What is required =
Could you transcribe every record below exactly, leaving out the pictures?

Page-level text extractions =
—————
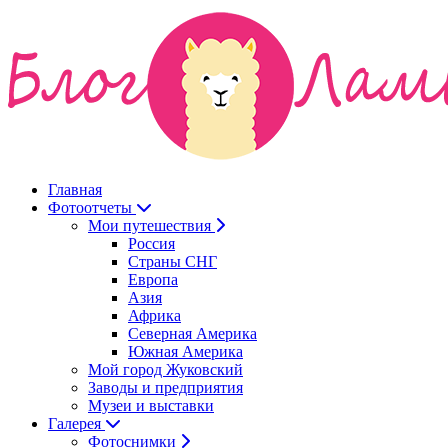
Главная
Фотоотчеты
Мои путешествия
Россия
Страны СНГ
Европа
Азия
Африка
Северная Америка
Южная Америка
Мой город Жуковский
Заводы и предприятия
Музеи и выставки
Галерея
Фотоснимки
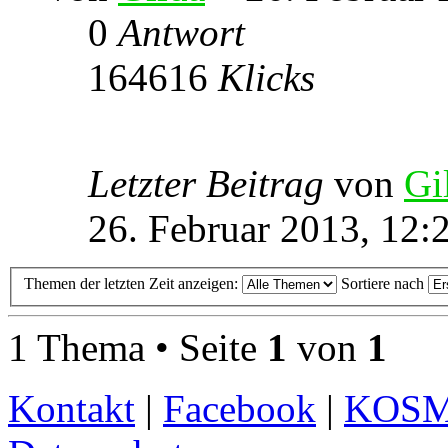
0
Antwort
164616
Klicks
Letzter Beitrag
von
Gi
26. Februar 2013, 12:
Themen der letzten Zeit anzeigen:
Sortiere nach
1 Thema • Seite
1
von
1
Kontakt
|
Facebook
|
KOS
—————
Solution =
Главная
Фотоотчеты
Мои путешествия
Россия
Страны СНГ
Европа
Азия
Африка
Северная Америка
Южная Америка
Мой город Жуковский
Заводы и предприятия
Музеи и выставки
Галерея
Фотоснимки
0
Antwort
164616
Klicks
Letzter Beitrag
von
Gi
26. Februar 2013, 12:
Themen der letzten Zeit anzeigen:
Sortiere nach
1 Thema • Seite
1
von
1
Kontakt
|
Facebook
|
KOS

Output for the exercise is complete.